CONSIGNE ÉCRITE A - Recopiez fidèlement le passage de l'extrait présenté commençant par « Le fondateur de » et se poursuivant jusqu'à « qu’il en coûte. ».
━━━ EXTRAIT PRÉSENTÉ ━━━
Le fondateur de Point-Afrique Voyage publie, sous la forme d’un récit à la première personne, les mémoires de son aventure hors du commun. Celle d’une coopérative de voyage engagée qui a rapproché les hommes et les cultures.
Voilà l’histoire d’un homme qui vole. Qui volait, plutôt, jusqu’à une époque récente, vers les coins d’Afrique les plus improbables, des endroits perdus et éperdus d’isolement, au nom du développement durable, au nom du rêve d’une solidarité Nord-Sud. Un voyage mû par le désir irrépressible de porter son sac à dos jusqu’au bout de l’aventure, quoi qu’il en coûte.
Cet homme, Maurice Freund, raconte aujourd’hui dans une autobiographie cette histoire mouvementée qui n’est pas seulement la sienne, parce qu’elle dresse aussi le portrait d’une époque post-coloniale avec ses bouleversements et ses enjeux économiques et politiques de part et d’autre de la Méditerranée, et évoque la genèse d’une forme engagée de tourisme.
━━━ DONNÉES ━━━
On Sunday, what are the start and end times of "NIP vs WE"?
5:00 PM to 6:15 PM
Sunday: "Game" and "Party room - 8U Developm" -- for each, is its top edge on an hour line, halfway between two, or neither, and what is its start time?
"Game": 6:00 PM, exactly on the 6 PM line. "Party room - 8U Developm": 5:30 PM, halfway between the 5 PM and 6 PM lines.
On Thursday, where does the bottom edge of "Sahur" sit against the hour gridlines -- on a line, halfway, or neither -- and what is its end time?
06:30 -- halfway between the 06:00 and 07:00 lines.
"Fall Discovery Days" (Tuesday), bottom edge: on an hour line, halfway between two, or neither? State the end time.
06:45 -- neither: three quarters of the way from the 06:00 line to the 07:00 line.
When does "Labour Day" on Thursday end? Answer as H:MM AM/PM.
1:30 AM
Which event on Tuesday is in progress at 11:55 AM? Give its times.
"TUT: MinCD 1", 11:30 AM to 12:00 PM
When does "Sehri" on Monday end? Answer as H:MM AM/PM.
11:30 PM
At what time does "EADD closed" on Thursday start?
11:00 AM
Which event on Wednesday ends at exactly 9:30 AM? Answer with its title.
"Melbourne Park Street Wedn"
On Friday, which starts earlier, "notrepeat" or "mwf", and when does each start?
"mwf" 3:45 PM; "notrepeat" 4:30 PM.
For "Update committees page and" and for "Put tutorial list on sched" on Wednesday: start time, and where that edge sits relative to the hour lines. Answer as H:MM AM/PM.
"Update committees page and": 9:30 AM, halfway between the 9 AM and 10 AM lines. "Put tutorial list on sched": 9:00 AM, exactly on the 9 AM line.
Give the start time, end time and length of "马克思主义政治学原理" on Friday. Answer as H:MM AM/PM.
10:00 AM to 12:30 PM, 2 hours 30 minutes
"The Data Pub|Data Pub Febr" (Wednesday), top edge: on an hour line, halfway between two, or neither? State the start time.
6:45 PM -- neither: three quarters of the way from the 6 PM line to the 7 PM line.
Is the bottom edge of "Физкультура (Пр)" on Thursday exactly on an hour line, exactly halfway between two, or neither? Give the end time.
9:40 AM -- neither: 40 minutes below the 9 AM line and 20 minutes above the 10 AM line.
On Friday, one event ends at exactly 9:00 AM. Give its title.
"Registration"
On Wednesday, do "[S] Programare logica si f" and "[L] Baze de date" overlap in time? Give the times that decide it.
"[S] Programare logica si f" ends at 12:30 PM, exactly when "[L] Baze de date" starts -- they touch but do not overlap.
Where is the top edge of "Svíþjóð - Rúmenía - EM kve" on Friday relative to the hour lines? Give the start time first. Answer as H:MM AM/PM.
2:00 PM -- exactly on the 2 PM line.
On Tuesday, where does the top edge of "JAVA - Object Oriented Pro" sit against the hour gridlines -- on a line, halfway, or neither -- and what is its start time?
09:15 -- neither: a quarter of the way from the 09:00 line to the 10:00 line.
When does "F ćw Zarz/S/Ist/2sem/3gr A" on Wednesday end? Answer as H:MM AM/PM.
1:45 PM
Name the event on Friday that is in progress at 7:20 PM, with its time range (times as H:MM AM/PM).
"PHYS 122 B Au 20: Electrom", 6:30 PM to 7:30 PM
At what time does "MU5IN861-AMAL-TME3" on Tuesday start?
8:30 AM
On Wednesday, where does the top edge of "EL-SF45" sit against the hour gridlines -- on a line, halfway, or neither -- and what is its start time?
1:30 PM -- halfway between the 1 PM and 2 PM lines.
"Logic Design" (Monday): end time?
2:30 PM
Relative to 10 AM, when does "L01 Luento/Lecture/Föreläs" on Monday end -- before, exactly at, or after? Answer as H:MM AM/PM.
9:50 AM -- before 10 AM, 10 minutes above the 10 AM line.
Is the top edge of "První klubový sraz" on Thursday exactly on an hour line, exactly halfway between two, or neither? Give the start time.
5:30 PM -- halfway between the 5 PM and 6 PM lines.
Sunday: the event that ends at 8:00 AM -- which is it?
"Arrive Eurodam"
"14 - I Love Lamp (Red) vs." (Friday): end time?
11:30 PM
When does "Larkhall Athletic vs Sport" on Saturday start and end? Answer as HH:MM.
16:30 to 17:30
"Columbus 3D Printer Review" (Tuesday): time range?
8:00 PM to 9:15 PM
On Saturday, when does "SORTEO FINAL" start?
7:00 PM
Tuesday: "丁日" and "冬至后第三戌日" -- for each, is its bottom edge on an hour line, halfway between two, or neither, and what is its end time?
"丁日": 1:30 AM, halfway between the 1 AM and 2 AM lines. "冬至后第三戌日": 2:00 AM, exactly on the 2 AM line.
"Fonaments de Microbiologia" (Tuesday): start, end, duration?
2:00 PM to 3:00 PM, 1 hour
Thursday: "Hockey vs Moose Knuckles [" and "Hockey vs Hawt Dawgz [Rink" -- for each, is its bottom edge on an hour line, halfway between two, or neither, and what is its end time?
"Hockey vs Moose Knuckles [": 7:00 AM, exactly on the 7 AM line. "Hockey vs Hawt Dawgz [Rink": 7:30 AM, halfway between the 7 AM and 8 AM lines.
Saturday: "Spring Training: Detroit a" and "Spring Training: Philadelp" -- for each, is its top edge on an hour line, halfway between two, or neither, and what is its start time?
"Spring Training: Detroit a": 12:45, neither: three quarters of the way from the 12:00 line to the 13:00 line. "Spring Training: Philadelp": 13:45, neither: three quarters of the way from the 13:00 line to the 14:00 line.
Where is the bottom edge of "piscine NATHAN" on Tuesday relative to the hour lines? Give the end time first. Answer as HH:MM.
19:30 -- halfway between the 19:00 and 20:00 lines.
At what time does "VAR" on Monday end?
━━━
CONSIGNE ÉCRITE B - Dans les données ci-dessus, transcrivez telles quelles les lignes allant de celle qui contient « On Friday, one » jusqu'à celle qui contient « do not overlap. », ces deux lignes comprises.

RÉPONSE CORRECTE A -
Le fondateur de Point-Afrique Voyage publie, sous la forme d’un récit à la première personne, les mémoires de son aventure hors du commun. Celle d’une coopérative de voyage engagée qui a rapproché les hommes et les cultures.
Voilà l’histoire d’un homme qui vole. Qui volait, plutôt, jusqu’à une époque récente, vers les coins d’Afrique les plus improbables, des endroits perdus et éperdus d’isolement, au nom du développement durable, au nom du rêve d’une solidarité Nord-Sud. Un voyage mû par le désir irrépressible de porter son sac à dos jusqu’au bout de l’aventure, quoi qu’il en coûte.

RÉPONSE CORRECTE B -
On Friday, one event ends at exactly 9:00 AM. Give its title.
"Registration"
On Wednesday, do "[S] Programare logica si f" and "[L] Baze de date" overlap in time? Give the times that decide it.
"[S] Programare logica si f" ends at 12:30 PM, exactly when "[L] Baze de date" starts -- they touch but do not overlap.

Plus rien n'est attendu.